-------- Supplied data --------
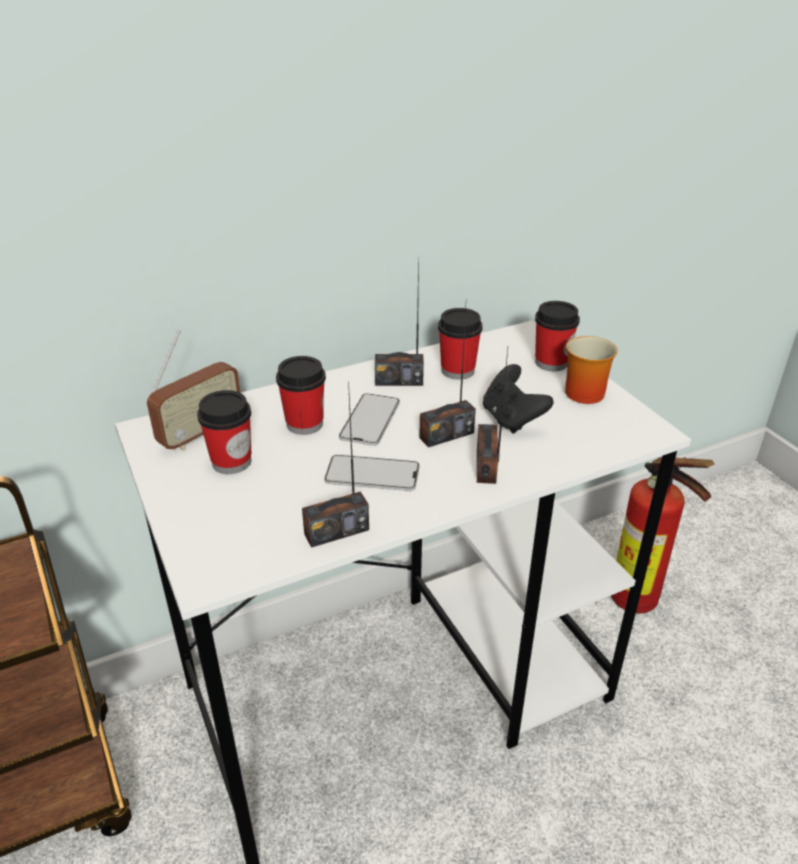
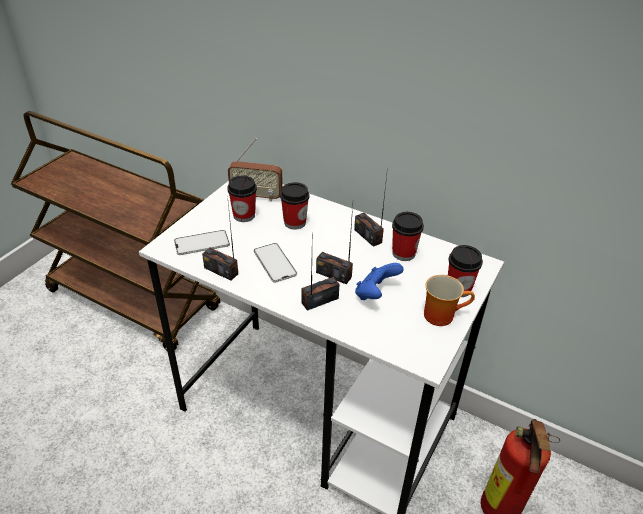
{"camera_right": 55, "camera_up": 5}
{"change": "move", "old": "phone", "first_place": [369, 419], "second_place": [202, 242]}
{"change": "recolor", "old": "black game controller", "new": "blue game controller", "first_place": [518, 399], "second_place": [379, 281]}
--------
_What is required_.
Output everything in the material exactly. Pictures stay out of it.

_Result of the task_.
{"camera_right": 55, "camera_up": 5}
{"change": "move", "old": "phone", "first_place": [369, 419], "second_place": [202, 242]}
{"change": "recolor", "old": "black game controller", "new": "blue game controller", "first_place": [518, 399], "second_place": [379, 281]}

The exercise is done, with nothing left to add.